Car le film commet deux crimes qui furent au moment de sa sortie totalement impardonnables :
-il reprenait la recette de « Pirates des Caraïbes », ce qui a suffit pour beaucoup à en faire un produit de consommation de masse sans intérêt, une preuve en 2h40 de l’existence d’une formule et bon sang de bois, les gens, les formules, c’est la mort de la créativité et du cinéma, brûlons-les !
Disons que pour le coup je ne suis pas d’accord. « The Lone Ranger » reprend certes la même formule que les trois films featuring le pirate pour tous, mais il le fait, à mon avis, globalement mieux.
-« The Lone Ranger » se veut grand public, mais : on y voit un hors la loi ouvrir un ranger au couteau pour lui arracher le cœur, des putes vachement suggestives dans un bordel qui l’est tout autant, des gens avec des mutilations un peu dégueu et même, de la perversion pour les unijambistes.
De mon point de vue, pas de quoi traumatiser une petite tête blonde (le coup du cœur par exemple : tout se passe hors champ. Ok, avec les bruitages qui vont bien. Mais hors champ, quoi. Je suis sûre que les vagues formes des corps calcinés d’oncle Owen et tante Beru sont plus choquantes pour un môme. Et vous interdiriez à votre enfant de visionner ce tout petit passage ? Allons…). En sortant du cadre du divertissement bien aseptisé si prisé de nos jours, « The Lone Ranger » s’accorde certes un espace de liberté, mais commet aussi une erreur, celle de prendre au dépourvu une partie de son public, celui qui écrit dans les grands journaux, comme de par hasard. Du coup, la volonté de durcir un peu le propos passe pour du racolage facile destiné à masquer la prétendue vacuité du scénario.

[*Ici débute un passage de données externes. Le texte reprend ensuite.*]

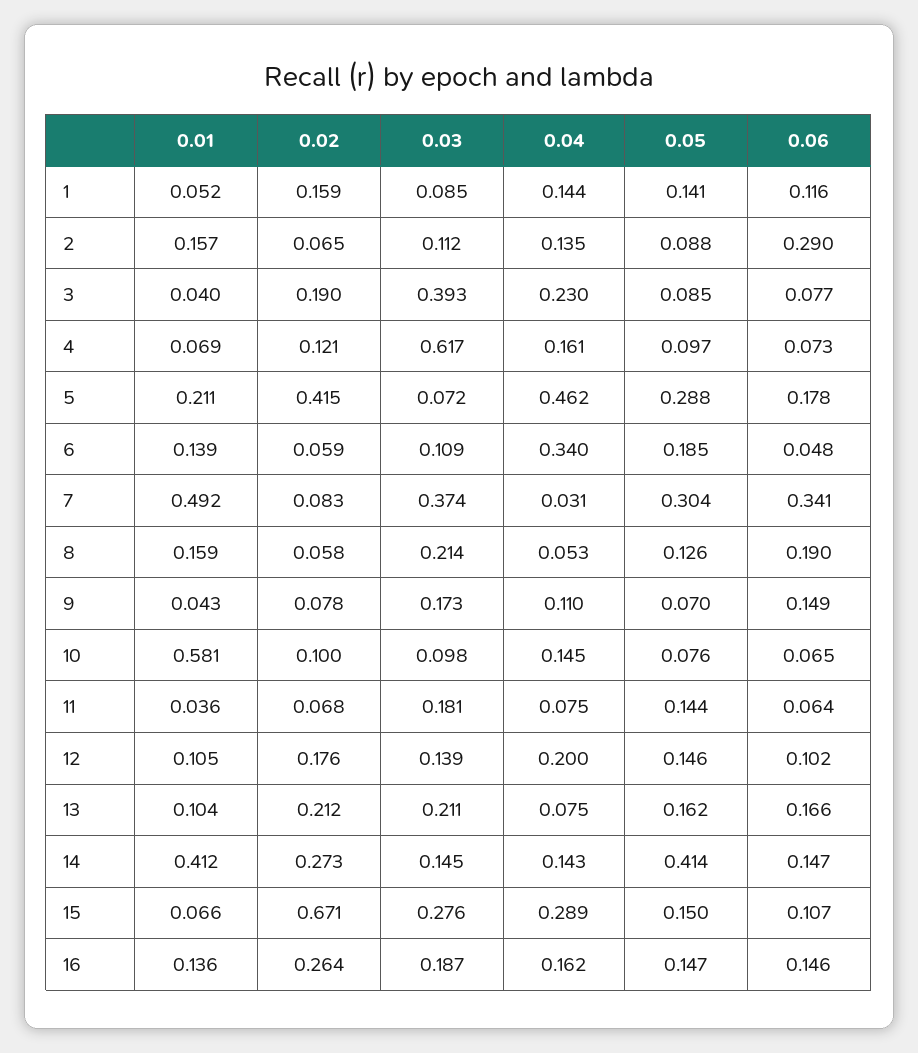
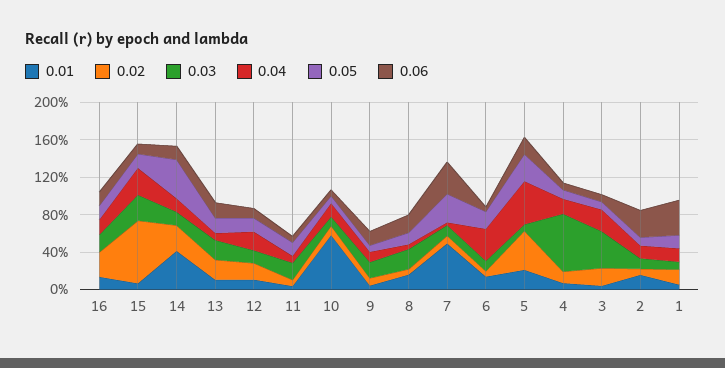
  {
    "0.01": {
      "1": 0.052,
      "2": 0.157,
      "3": 0.04,
      "4": 0.069,
      "5": 0.211,
      "6": 0.139,
      "7": 0.492,
      "8": 0.159,
      "9": 0.043,
      "10": 0.581,
      "11": 0.036,
      "12": 0.105,
      "13": 0.104,
      "14": 0.412,
      "15": 0.066,
      "16": 0.136
    },
    "0.02": {
      "1": 0.159,
      "2": 0.065,
      "3": 0.19,
      "4": 0.121,
      "5": 0.415,
      "6": 0.059,
      "7": 0.083,
      "8": 0.058,
      "9": 0.078,
      "10": 0.1,
      "11": 0.068,
      "12": 0.176,
      "13": 0.212,
      "14": 0.273,
      "15": 0.671,
      "16": 0.264
    },
    "0.03": {
      "1": 0.085,
      "2": 0.112,
      "3": 0.393,
      "4": 0.617,
      "5": 0.072,
      "6": 0.109,
-     "7": 0.374,
+     "7": 0.1,
      "8": 0.214,
      "9": 0.173,
      "10": 0.098,
      "11": 0.181,
      "12": 0.139,
      "13": 0.211,
      "14": 0.145,
      "15": 0.276,
      "16": 0.187
    },
    "0.04": {
      "1": 0.144,
      "2": 0.135,
      "3": 0.23,
      "4": 0.161,
      "5": 0.462,
      "6": 0.34,
      "7": 0.031,
      "8": 0.053,
      "9": 0.11,
      "10": 0.145,
      "11": 0.075,
      "12": 0.2,
      "13": 0.075,
      "14": 0.143,
      "15": 0.289,
      "16": 0.162
    },
    "0.05": {
      "1": 0.141,
      "2": 0.088,
      "3": 0.085,
      "4": 0.097,
      "5": 0.288,
      "6": 0.185,
      "7": 0.304,
      "8": 0.126,
      "9": 0.07,
      "10": 0.076,
      "11": 0.144,
      "12": 0.146,
      "13": 0.162,
      "14": 0.414,
      "15": 0.15,
      "16": 0.147
    },
    "0.06": {
-     "1": 0.116,
+     "1": 0.4,
      "2": 0.29,
      "3": 0.077,
      "4": 0.073,
      "5": 0.178,
      "6": 0.048,
      "7": 0.341,
      "8": 0.19,
      "9": 0.149,
      "10": 0.065,
      "11": 0.064,
      "12": 0.102,
      "13": 0.166,
      "14": 0.147,
      "15": 0.107,
      "16": 0.146
    }
  }

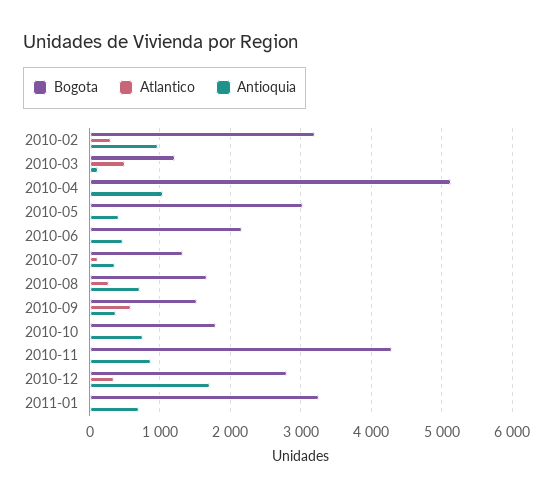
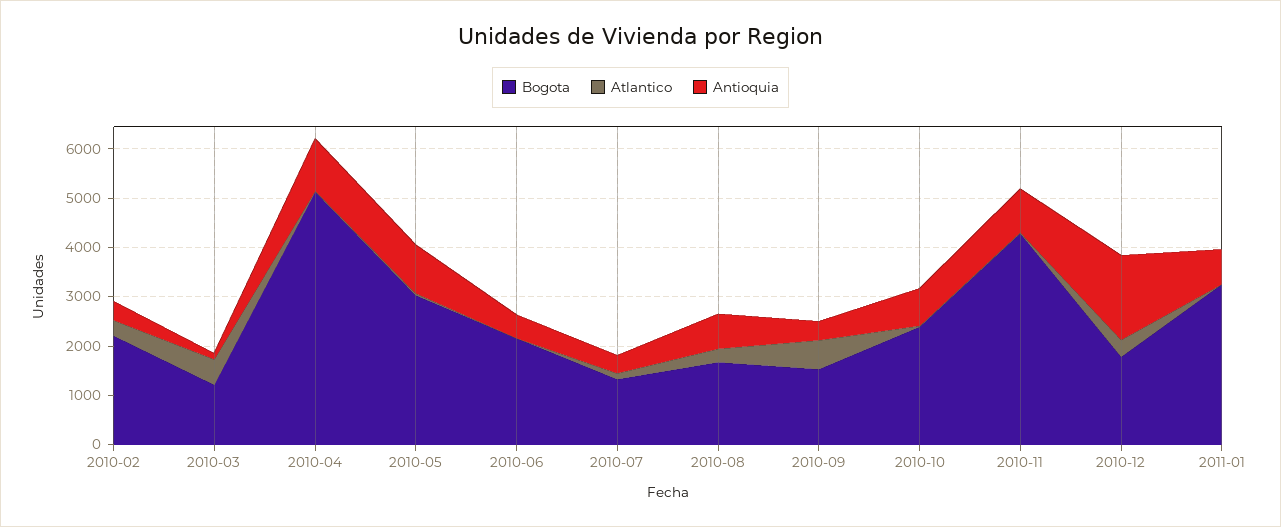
  {
    "Bogota": {
-     "2010-02": 3200,
+     "2010-02": 2200,
      "2010-03": 1200,
      "2010-04": 5100,
      "2010-05": 3000,
      "2010-06": 2200,
      "2010-07": 1300,
      "2010-08": 1700,
      "2010-09": 1500,
-     "2010-10": 1800,
+     "2010-10": 2400,
      "2010-11": 4300,
-     "2010-12": 2800,
+     "2010-12": 1800,
      "2011-01": 3300
    },
    "Atlantico": {
      "2010-02": 300,
      "2010-03": 500,
      "2010-04": 0,
      "2010-05": 0,
      "2010-06": 0,
      "2010-07": 100,
      "2010-08": 300,
      "2010-09": 600,
      "2010-10": 0,
      "2010-11": 0,
      "2010-12": 400,
      "2011-01": 0
    },
    "Antioquia": {
-     "2010-02": 1000,
+     "2010-02": 400,
      "2010-03": 100,
      "2010-04": 1100,
-     "2010-05": 400,
+     "2010-05": 1000,
      "2010-06": 500,
      "2010-07": 400,
      "2010-08": 700,
      "2010-09": 400,
      "2010-10": 800,
      "2010-11": 900,
      "2010-12": 1700,
      "2011-01": 700
    }
  }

Prétendue, oui, et j’insiste sur ce point. S’il aurait gagné à être un peu dégraissé, le scénario de « The Lone Ranger » n’est en aucun cas vide. Ou alors il faut que l’on s’entende sur ce qu’est un scénario plein.
Un bon scénario doit être cohérent avec lui-même d’un bout à l’autre (et non pas cohérent avec notre réalité). Il doit développer des personnages au sein d’une histoire, l’un ne pouvant évoluer sans l’autre. Il doit aussi servir le genre auquel appartient le film. Exemple, pour un film d’aventure et d’action, il est bon que le scénario serve des combats, des péripéties, et que tout cela soit relié de manière logique à l’histoire, aux personnages et à leurs cheminements réciproques.
De ce point de vue le scénario de « The Lone Ranger » remplit bien son rôle. Sans être le truc le plus transcendant de l’année, le film tout entier est un sympathique divertissement agréable à l’œil, joliment troussé. Et qui se paye le luxe d’avoir un sous texte.
Et ouais, Michael Bay, c’est vers ta trilogie « Transformers » que je regarde.